CORN futures on the Chicago Board of Trade (CBOT) finished up on Monday. The MAY’11 contract closed at $7.776 up 8.0¢/bu and 17.5¢/bu over last week at this time. The DEC’11 contract closed at $6.572; up 4.25¢/bu and 11.75¢/bu over last report. Dwindling U.S. corn stocks continued to support corn futures. Unless corn exports slow the U.S. is treading thin ice and may run the risk of depleting its corn supplies before harvest amid stocks at their lowest levels since the 1930s. Good corn planting weather has helped producers get off to their best start yet as intentions show farmers plan to plant the second largest area to corn since World War II. Everybody and his brother are planting corn or cotton. Tight local corn supplies have encouraged the Chinese government to sell more off-quality wheat from government reserves for livestock feed. Funds bought more corn positions raising net long positions to their highest levels in four weeks after last week’s USDA stocks report. Funds continue to build long positions and if this keeps up any glitch in the corn supply will have a huge impact on prices. Fundamentally corn continues to show bullish strength.
SOYBEAN futures on the Chicago Board of Trade (CBOT) finished fell on Monday. The MAY’11 contract closed at $13.684/bu; down 23.75¢/bu and 15.75¢/bu lower than last Monday. NOV’11 soybean futures closed off 15.75¢/bu at $13.802/bu and 8.75¢/bu lower than last report. Soybeans saw their largest decline in a month, sliding almost 2% as South America reports a bumper crop harvest there and growing concerns that China may slow soybean imports. Early Monday Chinese officials said it is highly likely that some cargoes of soybeans will be deferred or even cancelled due to poor crush margins. Barge basis for soybeans was steady to weak early Monday amid slow grain movements and slack demand. Lower crude oil futures put pressure on soybeans, particularly on the soybean oil contract. Fundamentally soybeans are looking more bearish.

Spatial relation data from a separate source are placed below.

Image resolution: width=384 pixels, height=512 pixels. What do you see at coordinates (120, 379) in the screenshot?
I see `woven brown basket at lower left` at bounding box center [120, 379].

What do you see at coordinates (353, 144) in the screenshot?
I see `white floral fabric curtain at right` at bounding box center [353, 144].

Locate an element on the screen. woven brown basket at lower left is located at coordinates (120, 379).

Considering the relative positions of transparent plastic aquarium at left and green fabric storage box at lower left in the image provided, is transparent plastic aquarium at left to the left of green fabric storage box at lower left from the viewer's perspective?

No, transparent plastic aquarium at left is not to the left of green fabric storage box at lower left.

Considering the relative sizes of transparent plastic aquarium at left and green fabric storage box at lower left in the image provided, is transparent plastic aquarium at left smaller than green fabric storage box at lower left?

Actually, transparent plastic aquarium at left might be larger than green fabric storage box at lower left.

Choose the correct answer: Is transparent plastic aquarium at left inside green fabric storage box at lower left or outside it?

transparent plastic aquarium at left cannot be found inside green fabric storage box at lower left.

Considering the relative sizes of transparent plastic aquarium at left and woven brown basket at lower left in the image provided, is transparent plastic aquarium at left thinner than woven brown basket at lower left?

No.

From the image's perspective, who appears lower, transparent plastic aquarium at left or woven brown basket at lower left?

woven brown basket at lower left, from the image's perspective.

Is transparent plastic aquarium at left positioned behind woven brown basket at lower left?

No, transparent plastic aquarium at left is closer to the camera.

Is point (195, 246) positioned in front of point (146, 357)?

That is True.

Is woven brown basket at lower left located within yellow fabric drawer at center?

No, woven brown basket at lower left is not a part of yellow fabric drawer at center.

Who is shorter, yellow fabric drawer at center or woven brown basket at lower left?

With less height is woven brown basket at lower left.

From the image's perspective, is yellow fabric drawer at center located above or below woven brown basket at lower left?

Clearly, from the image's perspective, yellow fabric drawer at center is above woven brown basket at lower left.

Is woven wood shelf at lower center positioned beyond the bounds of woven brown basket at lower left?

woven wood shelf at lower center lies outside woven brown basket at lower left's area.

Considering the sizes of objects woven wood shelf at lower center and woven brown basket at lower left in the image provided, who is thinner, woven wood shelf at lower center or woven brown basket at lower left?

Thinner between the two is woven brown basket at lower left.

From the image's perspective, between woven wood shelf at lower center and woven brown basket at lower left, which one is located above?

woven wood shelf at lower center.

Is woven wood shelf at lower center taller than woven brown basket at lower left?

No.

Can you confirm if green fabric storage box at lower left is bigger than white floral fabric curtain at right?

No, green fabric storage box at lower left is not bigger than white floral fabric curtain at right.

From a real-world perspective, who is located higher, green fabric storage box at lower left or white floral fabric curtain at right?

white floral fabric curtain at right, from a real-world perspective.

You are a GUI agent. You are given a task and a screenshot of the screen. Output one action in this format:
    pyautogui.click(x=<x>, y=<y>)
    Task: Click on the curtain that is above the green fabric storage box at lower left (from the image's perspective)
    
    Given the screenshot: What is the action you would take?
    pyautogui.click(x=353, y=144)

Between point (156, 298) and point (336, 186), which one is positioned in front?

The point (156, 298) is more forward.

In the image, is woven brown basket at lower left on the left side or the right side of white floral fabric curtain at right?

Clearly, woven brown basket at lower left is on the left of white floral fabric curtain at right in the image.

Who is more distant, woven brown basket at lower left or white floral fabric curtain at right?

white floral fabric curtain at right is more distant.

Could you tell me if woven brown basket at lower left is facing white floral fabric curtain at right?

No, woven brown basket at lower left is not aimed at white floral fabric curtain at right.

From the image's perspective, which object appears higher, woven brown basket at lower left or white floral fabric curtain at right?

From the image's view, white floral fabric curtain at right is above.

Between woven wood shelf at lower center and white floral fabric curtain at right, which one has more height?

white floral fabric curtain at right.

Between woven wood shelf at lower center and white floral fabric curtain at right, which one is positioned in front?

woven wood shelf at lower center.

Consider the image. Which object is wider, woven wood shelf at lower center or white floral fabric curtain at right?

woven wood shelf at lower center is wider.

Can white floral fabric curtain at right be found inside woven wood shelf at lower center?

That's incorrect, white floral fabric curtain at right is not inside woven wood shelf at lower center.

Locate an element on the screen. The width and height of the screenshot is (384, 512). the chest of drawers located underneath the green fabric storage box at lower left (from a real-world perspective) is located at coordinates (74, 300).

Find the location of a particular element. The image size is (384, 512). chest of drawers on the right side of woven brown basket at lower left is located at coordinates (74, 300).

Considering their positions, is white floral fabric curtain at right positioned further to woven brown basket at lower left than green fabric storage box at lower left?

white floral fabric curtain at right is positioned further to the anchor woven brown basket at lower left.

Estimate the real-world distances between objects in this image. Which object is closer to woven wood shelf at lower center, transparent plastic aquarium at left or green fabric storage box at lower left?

WHEAT futures in Chicago (CBOT) closed down on Monday with the exception of the nearby May contract. The MAY’11 wheat contract closed at $7.982/bu; up 0.75¢/bu and 8.25¢/bu over last report. JULY’11 futures finished down 0.5¢/bu at $8.316/bu but 5.0¢/bu higher than this time last week. Wheat prices were fairly firm on corn strength. However, prices were limited due to forecasts for rain in the U.S. Plains. Profit taking also weighed on prices. China said last Tuesday it will sell another significant portion of state wheat reserves because quality problems. This is the second such sale for animal feed production amid tight local corn supplies. India is yet to decide whether it will allow exports of wheat this year. Fundamentally wheat has some strength. Weather markets will begin to weigh in.